Trudny sezon
Fachowcy swoje, a rzeczywistość może być zupełnie inna. Oczywiście jak to się mówi – pożyjemy – zobaczymy. Spadku nie życzymy nikomu, a już w szczególności ekipie z Leszna, która dokonała kilku zmian w składzie. Odeszli: Chris Holder oraz Jaimon Lidsey. Z wypożyczenia powrócił Keynan Rew, a nową twarzą będzie wspomniany Andrzej Lebiediew. Łotysz uznawany jest za przysłowiowego ,,walczaka”. W Lesznie liczą, że mocno będzie wspomagał punktowo ekipę ze Strzeleckiej, a co za tym idzie Byki nie będą drżały o utrzymanie, a powalczą o play-off. Co o swoich przygotowaniach do sezonu mówi Łotysz?
- W porządku.

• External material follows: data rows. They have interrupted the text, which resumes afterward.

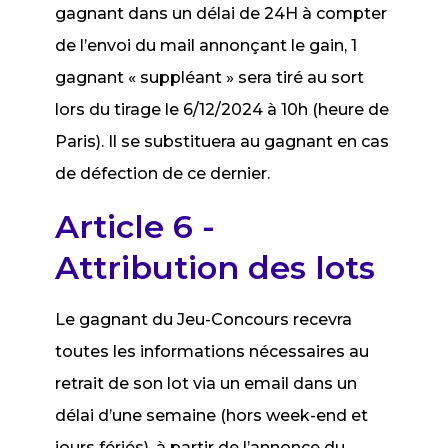
gagnant dans un délai de 24H à compter
de l’envoi du mail annonçant le gain, 1
gagnant « suppléant » sera tiré au sort
lors du tirage le 6/12/2024 à 10h (heure de
Paris). Il se substituera au gagnant en cas
de défection de ce dernier.
Article 6 -
Attribution des lots
Le gagnant du Jeu-Concours recevra
toutes les informations nécessaires au
retrait de son lot via un email dans un
délai d’une semaine (hors week-end et
jours fériés), à partir de l’annonce du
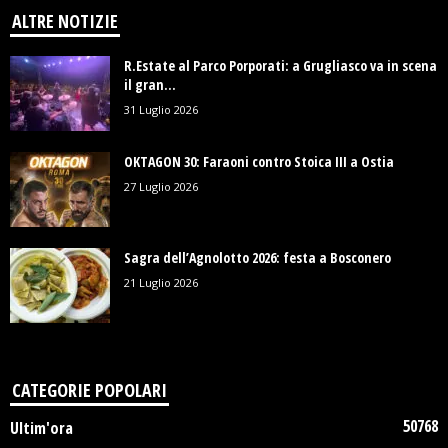
ALTRE NOTIZIE
R.Estate al Parco Porporati: a Grugliasco va in scena
il gran...
31 Luglio 2026
OKTAGON 30: Faraoni contro Stoica III a Ostia
27 Luglio 2026
Sagra dell’Agnolotto 2026: festa a Bosconero
21 Luglio 2026
CATEGORIE POPOLARI
50768
Ultim'ora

Udało się też pojeździć na Węgrzech, w Debreczynie i tak można powiedzieć już trochę "rozjeżdżony", przygotowany przyjechałem do Leszna. Tor po zimie zachowuje się fajnie, z każdym dniem coraz lepiej, warunki pogodowe też pozwalają ten tor doprowadzać do perfekcji. Super atmosfera, wszystkie chłopaki zbierają się, jeździmy, gadamy... Już czuć ten smak przed zawodami i cieszę się, że wróciliśmy już na tor - mówił Andrzej Lebiediew, który ma za sobą pierwsze treningowe okrążenia na popularnym Smoku.
Przypomnijmy, że żużlowiec, który w tym roku będzie stałym uczestnikiem Grand Prix w poprzednim sezonie reprezentował Wilki Krosno. Żużlowiec był jednym z liderów zespołu, wykręcając średnią na poziomie 1,697 pkt/bieg. To dało mu 28 miejsce na liście najskuteczniejszych zawodników PGE Ekstraligi. Wszyscy mamy nadzieję, że nowy nabytek leszczynian podniesie swój poziom i zbliży się magicznej bariery dwóch punktów na wyścig.